■ **TASK STATEMENT**: In the records below, find the line holding "Спрей для дома" and the line holding "დეპარტამენტის პროფესორი, ბიოლოგიის". Set down both, with every line between them, exactly.

■ **TASK DATA**:
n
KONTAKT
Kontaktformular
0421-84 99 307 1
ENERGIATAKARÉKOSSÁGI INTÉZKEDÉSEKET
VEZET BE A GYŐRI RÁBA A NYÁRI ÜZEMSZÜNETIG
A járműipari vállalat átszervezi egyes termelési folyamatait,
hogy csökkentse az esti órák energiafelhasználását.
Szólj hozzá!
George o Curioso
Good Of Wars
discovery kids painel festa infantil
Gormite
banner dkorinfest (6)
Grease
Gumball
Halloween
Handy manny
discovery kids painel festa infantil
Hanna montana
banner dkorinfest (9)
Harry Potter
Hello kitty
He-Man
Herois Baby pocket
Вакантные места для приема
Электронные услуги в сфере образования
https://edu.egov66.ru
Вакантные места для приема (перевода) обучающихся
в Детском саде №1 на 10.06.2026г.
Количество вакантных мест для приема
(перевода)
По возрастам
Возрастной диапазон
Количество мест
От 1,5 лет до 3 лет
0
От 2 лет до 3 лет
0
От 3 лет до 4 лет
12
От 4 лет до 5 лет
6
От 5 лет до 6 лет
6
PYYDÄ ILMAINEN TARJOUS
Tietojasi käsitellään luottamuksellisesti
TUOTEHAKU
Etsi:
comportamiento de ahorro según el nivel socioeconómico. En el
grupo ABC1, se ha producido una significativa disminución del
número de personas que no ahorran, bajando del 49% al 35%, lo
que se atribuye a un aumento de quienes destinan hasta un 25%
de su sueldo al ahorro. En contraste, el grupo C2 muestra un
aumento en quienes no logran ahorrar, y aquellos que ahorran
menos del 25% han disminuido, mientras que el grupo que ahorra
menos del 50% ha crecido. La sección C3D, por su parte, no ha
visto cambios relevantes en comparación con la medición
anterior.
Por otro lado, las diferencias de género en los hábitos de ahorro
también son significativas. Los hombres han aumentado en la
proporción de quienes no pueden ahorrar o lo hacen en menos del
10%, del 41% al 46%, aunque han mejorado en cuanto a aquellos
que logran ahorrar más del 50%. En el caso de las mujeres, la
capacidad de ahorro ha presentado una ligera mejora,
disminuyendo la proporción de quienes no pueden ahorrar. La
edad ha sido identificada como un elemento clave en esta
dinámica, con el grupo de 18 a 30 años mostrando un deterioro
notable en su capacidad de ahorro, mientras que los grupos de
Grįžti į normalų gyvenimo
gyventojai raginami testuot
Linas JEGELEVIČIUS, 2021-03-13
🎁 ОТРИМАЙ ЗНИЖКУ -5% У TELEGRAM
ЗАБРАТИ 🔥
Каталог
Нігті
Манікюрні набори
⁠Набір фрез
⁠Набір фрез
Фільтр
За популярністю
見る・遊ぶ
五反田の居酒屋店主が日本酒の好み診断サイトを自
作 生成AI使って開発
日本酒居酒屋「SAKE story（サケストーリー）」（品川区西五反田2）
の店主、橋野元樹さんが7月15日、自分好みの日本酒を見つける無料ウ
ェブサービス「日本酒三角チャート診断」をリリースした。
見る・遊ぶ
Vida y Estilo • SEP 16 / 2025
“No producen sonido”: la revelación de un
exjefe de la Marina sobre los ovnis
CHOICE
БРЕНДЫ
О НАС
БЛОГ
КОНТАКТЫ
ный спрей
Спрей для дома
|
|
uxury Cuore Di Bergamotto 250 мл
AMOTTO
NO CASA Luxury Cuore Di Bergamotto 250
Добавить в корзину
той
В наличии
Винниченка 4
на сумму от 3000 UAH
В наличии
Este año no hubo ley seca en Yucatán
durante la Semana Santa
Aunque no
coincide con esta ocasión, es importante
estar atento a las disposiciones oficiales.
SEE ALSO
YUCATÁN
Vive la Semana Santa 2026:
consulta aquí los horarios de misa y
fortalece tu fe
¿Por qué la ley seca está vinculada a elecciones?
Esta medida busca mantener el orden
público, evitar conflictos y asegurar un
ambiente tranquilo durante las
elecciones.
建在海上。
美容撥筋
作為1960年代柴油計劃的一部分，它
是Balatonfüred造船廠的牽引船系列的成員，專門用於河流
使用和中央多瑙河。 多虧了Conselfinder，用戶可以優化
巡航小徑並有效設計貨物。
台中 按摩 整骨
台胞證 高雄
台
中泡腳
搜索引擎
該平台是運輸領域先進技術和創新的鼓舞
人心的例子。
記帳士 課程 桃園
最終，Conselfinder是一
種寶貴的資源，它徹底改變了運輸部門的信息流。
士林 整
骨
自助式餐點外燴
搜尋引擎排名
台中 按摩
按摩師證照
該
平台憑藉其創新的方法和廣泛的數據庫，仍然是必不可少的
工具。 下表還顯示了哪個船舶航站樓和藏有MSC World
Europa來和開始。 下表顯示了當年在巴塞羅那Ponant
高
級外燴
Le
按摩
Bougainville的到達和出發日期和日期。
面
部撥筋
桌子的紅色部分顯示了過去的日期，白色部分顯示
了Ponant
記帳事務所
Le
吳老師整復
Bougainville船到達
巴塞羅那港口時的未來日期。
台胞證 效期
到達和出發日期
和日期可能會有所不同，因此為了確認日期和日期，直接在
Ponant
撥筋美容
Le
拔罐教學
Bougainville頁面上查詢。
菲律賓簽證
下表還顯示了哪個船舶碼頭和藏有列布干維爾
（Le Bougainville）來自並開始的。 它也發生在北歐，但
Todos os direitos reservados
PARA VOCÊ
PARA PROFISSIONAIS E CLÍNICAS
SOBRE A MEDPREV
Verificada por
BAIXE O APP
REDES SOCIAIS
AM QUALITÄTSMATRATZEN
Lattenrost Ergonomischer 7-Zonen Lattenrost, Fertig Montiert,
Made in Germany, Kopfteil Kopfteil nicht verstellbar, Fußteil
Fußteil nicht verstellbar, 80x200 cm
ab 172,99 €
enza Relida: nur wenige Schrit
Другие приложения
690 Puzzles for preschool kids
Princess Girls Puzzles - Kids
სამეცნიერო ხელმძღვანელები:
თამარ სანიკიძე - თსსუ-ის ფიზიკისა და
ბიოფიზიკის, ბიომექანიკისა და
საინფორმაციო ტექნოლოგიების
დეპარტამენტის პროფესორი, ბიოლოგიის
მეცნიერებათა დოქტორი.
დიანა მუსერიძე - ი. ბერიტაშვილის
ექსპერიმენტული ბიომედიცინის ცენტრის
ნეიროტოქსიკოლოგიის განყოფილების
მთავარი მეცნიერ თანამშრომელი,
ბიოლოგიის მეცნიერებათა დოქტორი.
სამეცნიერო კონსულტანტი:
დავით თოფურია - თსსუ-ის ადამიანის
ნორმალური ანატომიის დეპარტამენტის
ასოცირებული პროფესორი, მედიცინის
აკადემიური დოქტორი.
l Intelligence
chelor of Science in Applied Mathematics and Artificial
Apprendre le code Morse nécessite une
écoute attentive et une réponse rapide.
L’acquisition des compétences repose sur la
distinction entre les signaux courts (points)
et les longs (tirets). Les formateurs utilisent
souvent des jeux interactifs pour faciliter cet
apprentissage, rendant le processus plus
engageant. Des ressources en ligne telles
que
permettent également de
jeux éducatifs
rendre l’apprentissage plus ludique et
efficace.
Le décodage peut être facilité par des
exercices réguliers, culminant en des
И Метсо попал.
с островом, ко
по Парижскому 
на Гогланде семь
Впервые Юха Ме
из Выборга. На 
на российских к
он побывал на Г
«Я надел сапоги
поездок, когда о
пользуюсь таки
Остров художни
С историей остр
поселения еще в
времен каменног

■ **ANSWER TO THIS PROBLEM**:
Спрей для дома
|
|
uxury Cuore Di Bergamotto 250 мл
AMOTTO
NO CASA Luxury Cuore Di Bergamotto 250
Добавить в корзину
той
В наличии
Винниченка 4
на сумму от 3000 UAH
В наличии
Este año no hubo ley seca en Yucatán
durante la Semana Santa
Aunque no
coincide con esta ocasión, es importante
estar atento a las disposiciones oficiales.
SEE ALSO
YUCATÁN
Vive la Semana Santa 2026:
consulta aquí los horarios de misa y
fortalece tu fe
¿Por qué la ley seca está vinculada a elecciones?
Esta medida busca mantener el orden
público, evitar conflictos y asegurar un
ambiente tranquilo durante las
elecciones.
建在海上。
美容撥筋
作為1960年代柴油計劃的一部分，它
是Balatonfüred造船廠的牽引船系列的成員，專門用於河流
使用和中央多瑙河。 多虧了Conselfinder，用戶可以優化
巡航小徑並有效設計貨物。
台中 按摩 整骨
台胞證 高雄
台
中泡腳
搜索引擎
該平台是運輸領域先進技術和創新的鼓舞
人心的例子。
記帳士 課程 桃園
最終，Conselfinder是一
種寶貴的資源，它徹底改變了運輸部門的信息流。
士林 整
骨
自助式餐點外燴
搜尋引擎排名
台中 按摩
按摩師證照
該
平台憑藉其創新的方法和廣泛的數據庫，仍然是必不可少的
工具。 下表還顯示了哪個船舶航站樓和藏有MSC World
Europa來和開始。 下表顯示了當年在巴塞羅那Ponant
高
級外燴
Le
按摩
Bougainville的到達和出發日期和日期。
面
部撥筋
桌子的紅色部分顯示了過去的日期，白色部分顯示
了Ponant
記帳事務所
Le
吳老師整復
Bougainville船到達
巴塞羅那港口時的未來日期。
台胞證 效期
到達和出發日期
和日期可能會有所不同，因此為了確認日期和日期，直接在
Ponant
撥筋美容
Le
拔罐教學
Bougainville頁面上查詢。
菲律賓簽證
下表還顯示了哪個船舶碼頭和藏有列布干維爾
（Le Bougainville）來自並開始的。 它也發生在北歐，但
Todos os direitos reservados
PARA VOCÊ
PARA PROFISSIONAIS E CLÍNICAS
SOBRE A MEDPREV
Verificada por
BAIXE O APP
REDES SOCIAIS
AM QUALITÄTSMATRATZEN
Lattenrost Ergonomischer 7-Zonen Lattenrost, Fertig Montiert,
Made in Germany, Kopfteil Kopfteil nicht verstellbar, Fußteil
Fußteil nicht verstellbar, 80x200 cm
ab 172,99 €
enza Relida: nur wenige Schrit
Другие приложения
690 Puzzles for preschool kids
Princess Girls Puzzles - Kids
სამეცნიერო ხელმძღვანელები:
თამარ სანიკიძე - თსსუ-ის ფიზიკისა და
ბიოფიზიკის, ბიომექანიკისა და
საინფორმაციო ტექნოლოგიების
დეპარტამენტის პროფესორი, ბიოლოგიის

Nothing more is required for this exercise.